Spread across two floors, the 13,900-square-feet Spa Village Bath is the jewel in the Gainsborough’s crown. The word “spa” comes from the Latin phrase salus per aquam, meaning “health through water”. It is a concept that has been thoroughly embraced by Spa Village Bath, which boasts three therapeutic pools at varying temperatures. “The water actually has to be cooled down as it comes out of the ground too hot,” says Mason. There are also 11 treatment rooms, a choice of dry or infrared sauna, a steam room and a lavender ice alcove. To my surprise, right next to the drinking water, there is a glass dispenser of melted chocolate from which guests are invited to drink their fill. It is delicious, decadent and just the right side of wrong; the Romans would have understood.
But first, I pay a visit to the Aroma Bar where I answer a short questionnaire to highlight any health issues and pinpoint my aims for the session. After an hour’s self-guided circuit of the bathhouse, I am ready for my magnesium wrap. Just one of the many body therapies on offer, it is unlike any other wrap treatment I’ve had – mostly because it doesn’t involve being slathered in unguents and bound in plastic.
My therapist is a soft-spoken man from Marrakech named Kabir, who welcomes me into a curtained room. He describes how the Romans would have taken a moment to reflect and clear their minds before entering the baths. Then he hands me a wax tablet with a stylus and asks me to write or draw whatever I wish. Once I’ve done this, he places the closed tablet on the windowsill. “We’ll leave it here tonight, so the wish can be set free,” he tells me with a smile. It is testament to the cathartic effect of the ritual that I don’t dismiss this notion as ridiculous.
Kabir leads me upstairs to the treatment room, where gentle classical music plays. What follows is one of the most relaxing 90 minutes of my life.

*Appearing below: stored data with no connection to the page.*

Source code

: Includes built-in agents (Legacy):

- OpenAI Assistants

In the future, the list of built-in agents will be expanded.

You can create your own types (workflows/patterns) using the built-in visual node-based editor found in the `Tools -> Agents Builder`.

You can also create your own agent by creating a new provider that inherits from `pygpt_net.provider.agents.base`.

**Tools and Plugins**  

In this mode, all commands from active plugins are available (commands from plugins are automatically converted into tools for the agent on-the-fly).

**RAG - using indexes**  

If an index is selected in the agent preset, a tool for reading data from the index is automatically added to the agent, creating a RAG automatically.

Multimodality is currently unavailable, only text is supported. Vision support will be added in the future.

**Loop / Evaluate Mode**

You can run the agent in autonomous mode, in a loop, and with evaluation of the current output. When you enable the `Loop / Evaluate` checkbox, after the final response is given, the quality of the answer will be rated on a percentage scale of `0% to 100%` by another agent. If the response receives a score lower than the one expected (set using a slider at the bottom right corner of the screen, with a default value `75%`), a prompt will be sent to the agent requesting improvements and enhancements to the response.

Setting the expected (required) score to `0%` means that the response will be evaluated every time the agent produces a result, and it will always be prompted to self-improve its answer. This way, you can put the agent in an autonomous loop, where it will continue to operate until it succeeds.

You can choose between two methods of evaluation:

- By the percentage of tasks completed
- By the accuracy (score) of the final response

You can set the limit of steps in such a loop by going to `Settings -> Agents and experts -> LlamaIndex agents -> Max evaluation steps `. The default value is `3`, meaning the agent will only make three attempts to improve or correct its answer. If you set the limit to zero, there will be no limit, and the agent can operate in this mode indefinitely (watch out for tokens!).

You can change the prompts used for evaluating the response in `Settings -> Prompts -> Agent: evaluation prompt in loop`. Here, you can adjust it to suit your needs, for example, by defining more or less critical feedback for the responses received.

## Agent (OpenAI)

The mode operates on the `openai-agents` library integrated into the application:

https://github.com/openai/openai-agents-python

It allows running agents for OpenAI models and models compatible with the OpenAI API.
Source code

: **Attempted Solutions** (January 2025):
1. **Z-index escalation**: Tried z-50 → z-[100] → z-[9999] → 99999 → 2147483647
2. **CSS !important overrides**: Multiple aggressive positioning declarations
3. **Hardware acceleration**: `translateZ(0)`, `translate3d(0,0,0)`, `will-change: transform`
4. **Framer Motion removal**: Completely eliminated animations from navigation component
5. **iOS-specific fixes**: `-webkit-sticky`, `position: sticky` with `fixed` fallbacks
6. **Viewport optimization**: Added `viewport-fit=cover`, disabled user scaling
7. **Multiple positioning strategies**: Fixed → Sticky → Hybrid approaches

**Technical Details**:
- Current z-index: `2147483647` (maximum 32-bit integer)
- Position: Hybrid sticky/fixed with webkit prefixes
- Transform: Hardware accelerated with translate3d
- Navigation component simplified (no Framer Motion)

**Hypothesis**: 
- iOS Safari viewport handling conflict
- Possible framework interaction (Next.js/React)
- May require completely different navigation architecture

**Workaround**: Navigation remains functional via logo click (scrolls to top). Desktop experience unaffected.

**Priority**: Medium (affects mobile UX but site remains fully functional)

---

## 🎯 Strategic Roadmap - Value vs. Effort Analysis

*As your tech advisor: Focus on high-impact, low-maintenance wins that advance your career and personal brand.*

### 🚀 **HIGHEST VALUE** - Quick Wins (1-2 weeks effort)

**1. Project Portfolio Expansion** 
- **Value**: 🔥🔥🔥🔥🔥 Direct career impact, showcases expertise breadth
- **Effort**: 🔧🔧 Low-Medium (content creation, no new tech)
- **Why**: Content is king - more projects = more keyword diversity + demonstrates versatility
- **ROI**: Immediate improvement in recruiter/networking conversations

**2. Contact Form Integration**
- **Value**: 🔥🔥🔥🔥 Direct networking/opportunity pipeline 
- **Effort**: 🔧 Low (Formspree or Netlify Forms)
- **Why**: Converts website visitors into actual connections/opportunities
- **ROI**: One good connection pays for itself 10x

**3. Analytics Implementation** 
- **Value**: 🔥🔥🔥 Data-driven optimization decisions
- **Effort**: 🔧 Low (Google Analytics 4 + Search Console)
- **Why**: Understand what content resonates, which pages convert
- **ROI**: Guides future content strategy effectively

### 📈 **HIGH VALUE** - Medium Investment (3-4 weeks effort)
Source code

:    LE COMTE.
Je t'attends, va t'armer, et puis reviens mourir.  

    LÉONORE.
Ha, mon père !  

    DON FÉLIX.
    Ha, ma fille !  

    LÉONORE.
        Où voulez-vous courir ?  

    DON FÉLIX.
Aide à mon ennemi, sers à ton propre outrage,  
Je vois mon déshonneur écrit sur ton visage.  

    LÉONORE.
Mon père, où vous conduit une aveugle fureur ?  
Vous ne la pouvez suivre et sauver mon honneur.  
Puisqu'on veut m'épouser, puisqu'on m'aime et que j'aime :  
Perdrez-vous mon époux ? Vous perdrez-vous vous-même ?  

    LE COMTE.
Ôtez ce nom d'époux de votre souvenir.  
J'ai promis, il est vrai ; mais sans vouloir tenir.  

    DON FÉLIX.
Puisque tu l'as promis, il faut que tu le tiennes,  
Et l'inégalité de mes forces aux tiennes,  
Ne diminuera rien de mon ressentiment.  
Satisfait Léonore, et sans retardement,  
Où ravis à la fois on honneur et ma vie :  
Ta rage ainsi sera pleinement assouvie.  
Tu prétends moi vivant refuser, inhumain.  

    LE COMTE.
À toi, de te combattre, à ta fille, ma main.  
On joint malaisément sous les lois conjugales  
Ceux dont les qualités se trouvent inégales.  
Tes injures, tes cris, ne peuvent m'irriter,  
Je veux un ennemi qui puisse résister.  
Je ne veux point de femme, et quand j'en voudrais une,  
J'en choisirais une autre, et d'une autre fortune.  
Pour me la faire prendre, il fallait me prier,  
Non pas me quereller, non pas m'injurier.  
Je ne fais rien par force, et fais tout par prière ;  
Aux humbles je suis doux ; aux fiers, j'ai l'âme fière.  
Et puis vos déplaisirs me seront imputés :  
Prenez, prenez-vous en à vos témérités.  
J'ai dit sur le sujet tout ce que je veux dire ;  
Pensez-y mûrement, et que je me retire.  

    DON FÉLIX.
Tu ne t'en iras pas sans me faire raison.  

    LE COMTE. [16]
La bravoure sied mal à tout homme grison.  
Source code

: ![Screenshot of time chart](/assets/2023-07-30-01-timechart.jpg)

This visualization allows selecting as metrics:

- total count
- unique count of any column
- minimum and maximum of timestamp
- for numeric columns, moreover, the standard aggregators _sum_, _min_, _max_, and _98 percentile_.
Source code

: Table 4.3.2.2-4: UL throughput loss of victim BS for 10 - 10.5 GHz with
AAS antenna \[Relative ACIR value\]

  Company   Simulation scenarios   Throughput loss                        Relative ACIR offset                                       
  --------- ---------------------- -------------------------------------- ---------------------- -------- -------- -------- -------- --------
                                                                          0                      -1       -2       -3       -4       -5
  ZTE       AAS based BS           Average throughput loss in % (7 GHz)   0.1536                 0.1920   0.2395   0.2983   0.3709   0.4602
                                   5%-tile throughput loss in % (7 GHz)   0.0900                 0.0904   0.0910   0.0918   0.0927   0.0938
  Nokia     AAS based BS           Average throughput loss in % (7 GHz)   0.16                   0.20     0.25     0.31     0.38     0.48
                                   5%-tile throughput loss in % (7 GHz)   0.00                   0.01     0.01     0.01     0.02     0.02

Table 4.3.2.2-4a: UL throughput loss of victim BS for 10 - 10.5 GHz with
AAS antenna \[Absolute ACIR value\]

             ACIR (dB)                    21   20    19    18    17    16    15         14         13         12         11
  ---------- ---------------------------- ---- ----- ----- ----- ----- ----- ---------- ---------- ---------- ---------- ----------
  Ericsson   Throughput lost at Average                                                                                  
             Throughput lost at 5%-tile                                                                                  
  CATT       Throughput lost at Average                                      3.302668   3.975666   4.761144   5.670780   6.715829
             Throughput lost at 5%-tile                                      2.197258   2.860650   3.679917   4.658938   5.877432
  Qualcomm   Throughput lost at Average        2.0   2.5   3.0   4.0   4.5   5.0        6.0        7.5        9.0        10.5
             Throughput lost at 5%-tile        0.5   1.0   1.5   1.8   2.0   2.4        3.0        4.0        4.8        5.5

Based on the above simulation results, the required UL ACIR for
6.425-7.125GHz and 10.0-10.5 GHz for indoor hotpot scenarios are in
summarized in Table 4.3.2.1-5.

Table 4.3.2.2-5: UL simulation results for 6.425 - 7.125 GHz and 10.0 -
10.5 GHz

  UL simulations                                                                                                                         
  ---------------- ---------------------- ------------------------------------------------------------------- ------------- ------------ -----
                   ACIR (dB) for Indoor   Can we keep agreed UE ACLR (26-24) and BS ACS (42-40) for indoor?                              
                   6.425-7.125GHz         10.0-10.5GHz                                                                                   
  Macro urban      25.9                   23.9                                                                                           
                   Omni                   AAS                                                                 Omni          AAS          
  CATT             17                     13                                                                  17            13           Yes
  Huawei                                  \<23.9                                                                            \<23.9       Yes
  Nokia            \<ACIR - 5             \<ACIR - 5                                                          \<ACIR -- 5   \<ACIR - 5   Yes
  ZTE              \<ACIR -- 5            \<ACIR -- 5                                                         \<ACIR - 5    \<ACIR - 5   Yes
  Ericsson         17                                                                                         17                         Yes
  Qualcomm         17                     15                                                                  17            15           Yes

To describe the treatment as a full-body scrub followed by a massage doesn’t do justice to the level of care and thought that went into it. Everything – from the choice of aromatherapy (Kerstin Florian Calm Mind) to the type of exfoliant – was handpicked by Kabir to meet the goals of my questionnaire.
When the treatment is over, Kabir leads me back to the baths and suggests I take a soak in the pool. “The water here is very special – it has more than 40 different minerals in it. After exfoliation, now is the perfect time for your skin to absorb them.”
That night at the hotel bar, the topic of Bath’s thermal water comes up again. I mention how I had tasted a small cupful at the Roman Baths and how unpleasant it was (not surprising, considering its main composition is sulphate, calcium and chloride). “We tried to get permission to serve it as a welcome drink for guests,” chuckles Mason. Unfortunately – or perhaps fortunately – they didn’t manage it. Instead, guests must make do with a bottle of chilled Billecart-Salmon Brut Réserve.
Speaking of food and drink, the dining room is a partnership between Michelin-starred Austrian chef Johann Lafer and Malaysian chef Wai Look Chow, the YTL Hotels Group corporate chef. The duo has even written a book together, Two Chefs, One Cuisine, copies of which can be found in any of the 99 guest rooms and suites.
For dinner, I choose the halibut, while my companion plumps for the Wiltshire lamb with Szechuan pepper crust. It is the perfect example of the kitchen’s philosophy: fresh local produce cooked in creative ways, merging both European and Asian influences. The menu calls this “dining without borders”. Mason groans in mock-horror: “Just don’t call it fusion.”